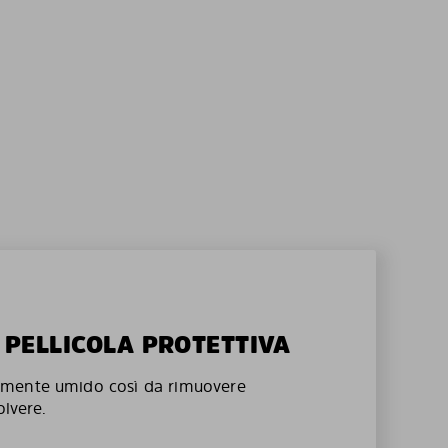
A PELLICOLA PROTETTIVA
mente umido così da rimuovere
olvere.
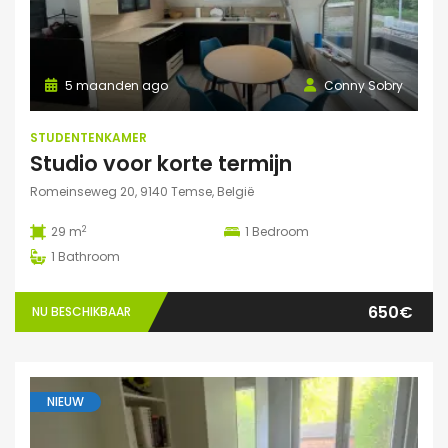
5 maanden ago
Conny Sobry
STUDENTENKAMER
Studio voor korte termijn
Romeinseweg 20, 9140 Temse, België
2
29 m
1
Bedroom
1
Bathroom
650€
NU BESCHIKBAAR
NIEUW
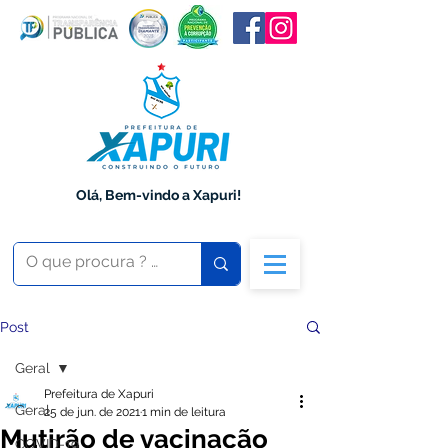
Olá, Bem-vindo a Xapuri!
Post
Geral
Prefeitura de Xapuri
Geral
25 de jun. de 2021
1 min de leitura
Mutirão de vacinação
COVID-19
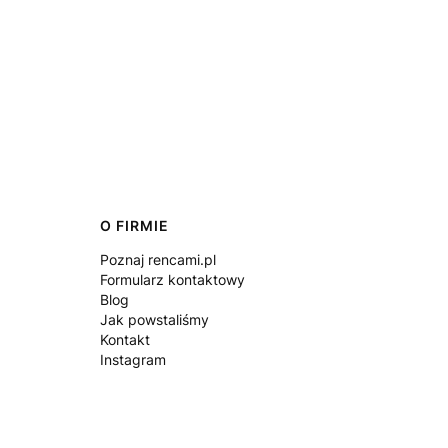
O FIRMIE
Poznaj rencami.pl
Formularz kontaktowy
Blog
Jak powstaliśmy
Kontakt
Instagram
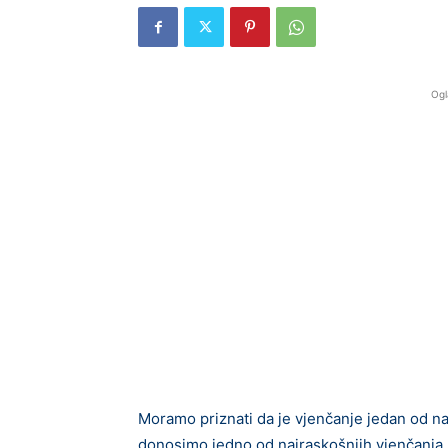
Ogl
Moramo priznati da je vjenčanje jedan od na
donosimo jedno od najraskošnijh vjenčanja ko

---------------

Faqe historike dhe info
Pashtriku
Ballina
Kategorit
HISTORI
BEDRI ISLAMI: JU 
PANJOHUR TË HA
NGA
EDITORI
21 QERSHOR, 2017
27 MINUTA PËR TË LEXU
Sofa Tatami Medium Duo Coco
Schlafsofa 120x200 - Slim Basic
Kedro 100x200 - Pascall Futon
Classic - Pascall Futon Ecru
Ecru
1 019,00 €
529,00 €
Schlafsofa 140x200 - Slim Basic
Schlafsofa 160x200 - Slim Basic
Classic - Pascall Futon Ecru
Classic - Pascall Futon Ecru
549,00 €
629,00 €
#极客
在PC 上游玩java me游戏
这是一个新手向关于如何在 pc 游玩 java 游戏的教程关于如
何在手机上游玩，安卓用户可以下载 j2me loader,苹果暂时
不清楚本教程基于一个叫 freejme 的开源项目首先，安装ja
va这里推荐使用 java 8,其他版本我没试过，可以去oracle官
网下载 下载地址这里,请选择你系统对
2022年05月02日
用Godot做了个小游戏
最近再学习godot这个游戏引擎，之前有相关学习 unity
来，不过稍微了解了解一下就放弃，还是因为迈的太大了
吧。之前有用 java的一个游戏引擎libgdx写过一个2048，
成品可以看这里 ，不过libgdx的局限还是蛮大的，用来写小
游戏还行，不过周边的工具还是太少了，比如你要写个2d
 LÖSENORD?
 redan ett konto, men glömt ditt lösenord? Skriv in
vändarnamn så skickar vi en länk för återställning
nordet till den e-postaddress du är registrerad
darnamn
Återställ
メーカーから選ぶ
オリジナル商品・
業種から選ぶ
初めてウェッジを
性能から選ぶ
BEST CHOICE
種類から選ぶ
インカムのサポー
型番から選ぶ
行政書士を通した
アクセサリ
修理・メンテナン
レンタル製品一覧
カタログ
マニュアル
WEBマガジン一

---------------

**What you are asked to do:**
Where the word "Schlafsofa" shows up in a line of the records above, count that line; then give the count by itself.

**Answer section:**
3